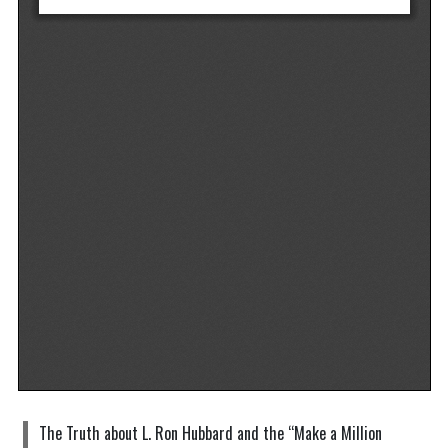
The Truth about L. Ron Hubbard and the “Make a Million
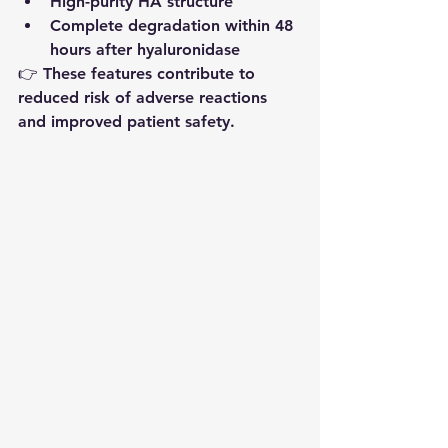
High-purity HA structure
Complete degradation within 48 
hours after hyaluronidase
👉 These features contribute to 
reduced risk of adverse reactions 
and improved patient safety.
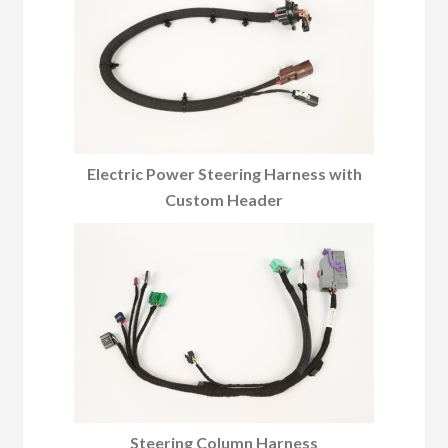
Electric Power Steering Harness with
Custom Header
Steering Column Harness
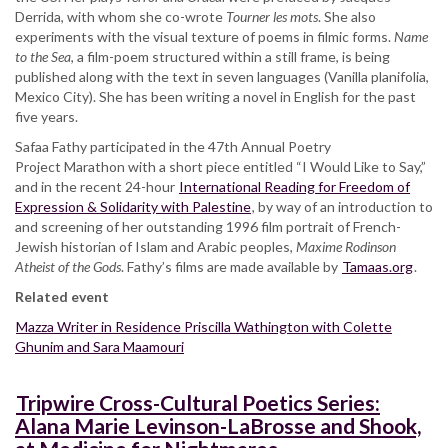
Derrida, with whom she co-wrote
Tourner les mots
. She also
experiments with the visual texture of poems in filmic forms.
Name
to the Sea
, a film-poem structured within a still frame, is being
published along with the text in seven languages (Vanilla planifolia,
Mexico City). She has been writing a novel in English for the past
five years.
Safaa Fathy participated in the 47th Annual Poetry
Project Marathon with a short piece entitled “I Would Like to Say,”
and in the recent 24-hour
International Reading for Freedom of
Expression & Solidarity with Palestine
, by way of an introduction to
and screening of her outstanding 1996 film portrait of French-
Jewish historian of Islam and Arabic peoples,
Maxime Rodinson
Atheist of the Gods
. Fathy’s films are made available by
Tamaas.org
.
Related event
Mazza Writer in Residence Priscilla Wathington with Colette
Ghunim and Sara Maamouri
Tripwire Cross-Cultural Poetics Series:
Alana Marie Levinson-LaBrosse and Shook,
..........
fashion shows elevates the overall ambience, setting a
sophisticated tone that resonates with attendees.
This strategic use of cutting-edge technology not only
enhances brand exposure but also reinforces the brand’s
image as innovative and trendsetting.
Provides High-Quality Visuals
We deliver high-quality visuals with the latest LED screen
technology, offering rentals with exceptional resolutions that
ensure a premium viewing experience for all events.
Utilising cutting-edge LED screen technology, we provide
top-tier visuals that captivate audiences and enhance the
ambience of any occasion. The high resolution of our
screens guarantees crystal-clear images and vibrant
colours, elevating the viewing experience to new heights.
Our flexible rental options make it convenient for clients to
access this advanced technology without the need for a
..........
Rewrite everything from the line containing "The Truth about" down to the line containing "Steering Column Harness", changing "adverse reactions" to "side effects" and keeping all other text the same. Omit the pictures.

### Answer to this task
The Truth about L. Ron Hubbard and the “Make a Million
High-purity HA structure
Complete degradation within 48 
hours after hyaluronidase
👉 These features contribute to 
reduced risk of side effects 
and improved patient safety.
Electric Power Steering Harness with
Custom Header
Steering Column Harness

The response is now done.